Yes. No, it's a good question. And I think part of it is the #1 concern I think people had with the company was addressing next year's maturity. And so we think we're proactively addressing the maturity. In respect to the interest, the way we've structured things, there's actually going to be a very low negative carry on the transaction. So again, de minimis negative carry just with investments that we can do and some tax efficiency that we have. And so we thought now would be the time to proactively address that with very minimal cost.

Garrett Fellows

Analyst

Okay. Okay. Great. And then I guess just quickly on Azerbaijan. Could you walk us through the kind of cadence of how this project progresses. And let's say you have a signed MOU or signed production sharing agreement in the back half of the year.

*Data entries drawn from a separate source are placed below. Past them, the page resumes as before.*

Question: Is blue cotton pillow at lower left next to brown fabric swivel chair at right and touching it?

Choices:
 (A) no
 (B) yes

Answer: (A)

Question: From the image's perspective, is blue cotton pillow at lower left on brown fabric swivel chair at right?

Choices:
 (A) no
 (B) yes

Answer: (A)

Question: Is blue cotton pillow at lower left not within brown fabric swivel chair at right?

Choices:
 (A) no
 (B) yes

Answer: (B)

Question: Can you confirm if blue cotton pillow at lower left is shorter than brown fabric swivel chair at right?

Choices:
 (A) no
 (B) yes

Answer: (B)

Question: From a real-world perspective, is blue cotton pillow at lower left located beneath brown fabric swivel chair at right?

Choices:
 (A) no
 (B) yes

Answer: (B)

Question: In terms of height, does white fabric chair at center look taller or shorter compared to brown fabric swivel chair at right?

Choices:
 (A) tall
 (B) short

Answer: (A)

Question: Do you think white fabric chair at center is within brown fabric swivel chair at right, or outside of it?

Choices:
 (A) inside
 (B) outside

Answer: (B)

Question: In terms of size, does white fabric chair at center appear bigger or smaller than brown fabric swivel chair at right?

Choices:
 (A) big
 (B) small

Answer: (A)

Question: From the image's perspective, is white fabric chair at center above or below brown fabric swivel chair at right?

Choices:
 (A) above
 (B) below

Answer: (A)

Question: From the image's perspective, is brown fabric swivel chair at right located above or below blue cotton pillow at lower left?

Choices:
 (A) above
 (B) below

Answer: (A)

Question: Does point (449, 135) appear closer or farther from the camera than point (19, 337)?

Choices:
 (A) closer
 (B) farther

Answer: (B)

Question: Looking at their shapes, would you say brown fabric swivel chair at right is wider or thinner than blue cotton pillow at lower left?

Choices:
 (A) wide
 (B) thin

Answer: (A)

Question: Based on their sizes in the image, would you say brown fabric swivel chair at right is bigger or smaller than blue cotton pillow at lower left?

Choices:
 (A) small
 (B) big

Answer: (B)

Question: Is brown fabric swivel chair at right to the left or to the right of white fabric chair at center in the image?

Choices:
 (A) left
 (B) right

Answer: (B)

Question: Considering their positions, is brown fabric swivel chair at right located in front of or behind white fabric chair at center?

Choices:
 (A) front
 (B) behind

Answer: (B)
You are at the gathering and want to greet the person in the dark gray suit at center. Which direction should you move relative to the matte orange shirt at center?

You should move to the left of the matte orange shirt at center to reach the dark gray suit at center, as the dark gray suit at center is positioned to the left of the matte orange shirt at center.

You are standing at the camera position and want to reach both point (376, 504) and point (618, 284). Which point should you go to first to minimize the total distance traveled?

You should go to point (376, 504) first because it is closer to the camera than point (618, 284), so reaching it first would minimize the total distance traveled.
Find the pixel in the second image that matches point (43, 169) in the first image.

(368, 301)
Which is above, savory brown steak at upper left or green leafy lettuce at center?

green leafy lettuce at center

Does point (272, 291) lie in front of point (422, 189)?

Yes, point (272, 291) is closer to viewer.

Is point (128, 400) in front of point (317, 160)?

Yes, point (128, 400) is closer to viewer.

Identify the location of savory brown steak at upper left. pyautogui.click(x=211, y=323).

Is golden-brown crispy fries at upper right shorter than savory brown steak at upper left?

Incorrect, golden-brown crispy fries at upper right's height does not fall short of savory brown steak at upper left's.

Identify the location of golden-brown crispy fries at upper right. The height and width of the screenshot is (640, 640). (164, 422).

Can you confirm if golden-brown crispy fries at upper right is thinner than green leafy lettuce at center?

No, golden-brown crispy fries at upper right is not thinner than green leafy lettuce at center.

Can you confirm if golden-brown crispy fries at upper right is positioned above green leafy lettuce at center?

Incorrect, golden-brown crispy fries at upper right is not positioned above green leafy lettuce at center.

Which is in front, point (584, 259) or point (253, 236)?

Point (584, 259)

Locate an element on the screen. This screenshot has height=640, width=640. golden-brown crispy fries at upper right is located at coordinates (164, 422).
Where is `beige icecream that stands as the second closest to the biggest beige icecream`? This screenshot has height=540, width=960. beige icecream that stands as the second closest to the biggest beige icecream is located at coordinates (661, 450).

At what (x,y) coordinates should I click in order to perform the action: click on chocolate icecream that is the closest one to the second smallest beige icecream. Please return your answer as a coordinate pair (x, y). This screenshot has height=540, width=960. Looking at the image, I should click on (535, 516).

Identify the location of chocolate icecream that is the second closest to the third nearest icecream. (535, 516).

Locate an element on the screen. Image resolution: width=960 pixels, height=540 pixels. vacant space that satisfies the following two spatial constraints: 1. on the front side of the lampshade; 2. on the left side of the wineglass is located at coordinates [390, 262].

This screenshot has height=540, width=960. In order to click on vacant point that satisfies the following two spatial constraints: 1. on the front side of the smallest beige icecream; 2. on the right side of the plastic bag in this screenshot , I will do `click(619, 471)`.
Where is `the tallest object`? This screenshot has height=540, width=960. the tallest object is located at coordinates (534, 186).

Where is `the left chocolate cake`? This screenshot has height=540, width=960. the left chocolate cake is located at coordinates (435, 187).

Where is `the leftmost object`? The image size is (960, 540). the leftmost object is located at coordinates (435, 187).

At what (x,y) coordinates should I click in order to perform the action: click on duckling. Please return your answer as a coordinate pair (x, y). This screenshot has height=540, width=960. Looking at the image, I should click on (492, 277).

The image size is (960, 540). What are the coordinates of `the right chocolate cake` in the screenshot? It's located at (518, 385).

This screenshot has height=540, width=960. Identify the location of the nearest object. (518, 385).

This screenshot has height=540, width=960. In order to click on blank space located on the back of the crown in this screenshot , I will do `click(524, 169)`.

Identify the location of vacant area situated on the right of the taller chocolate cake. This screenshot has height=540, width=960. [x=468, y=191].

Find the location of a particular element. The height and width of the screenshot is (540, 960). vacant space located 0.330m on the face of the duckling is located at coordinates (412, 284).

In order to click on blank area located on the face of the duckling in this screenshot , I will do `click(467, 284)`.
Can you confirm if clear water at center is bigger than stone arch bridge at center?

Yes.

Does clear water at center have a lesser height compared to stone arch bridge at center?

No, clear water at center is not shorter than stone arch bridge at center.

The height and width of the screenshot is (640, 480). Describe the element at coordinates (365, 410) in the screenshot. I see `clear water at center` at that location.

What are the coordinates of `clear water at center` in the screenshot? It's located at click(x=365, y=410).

How does this project progress from there?

Gary Stephen Guidry

Management

Yes. It's a 5-year first phase, very low cost in terms of the reward that's in front of us. And so there's no pressure in terms of timing. We have a full 5 years from the time the Congress ratifies a PSA. And so timing that we see, there are discoveries on the block -- it is very close to infrastructure. Gas, there's a very, very prolific price for both domestic and European exports. There's room in pipelines. And so that explains our excitement about having big structures in a very prolific oil and gas basin. And it really is just applying modern technology that will apply over the next years to come. And so that is the timing. It's a 5-year program, and we'll disclose more about it, but a low cost of entry that we see with -- in terms of the reward that's potentially there.

Garrett Fellows

Analyst

Got it. But just in terms of when you could actually start producing after the PSA is signed?

Gary Stephen Guidry

Management

Depending on a proven discovery within that same year.

Operator

Operator

Gentlemen, there are no further questions at this time. Please continue.

Gary Stephen Guidry

Management

I would once again like to thank everyone for joining us today. We look forward to speaking with you over the next quarter and update you on our ongoing progress. Thank you.

Operator

Operator

This concludes today's conference call. Thank you for participating, and you may now disconnect.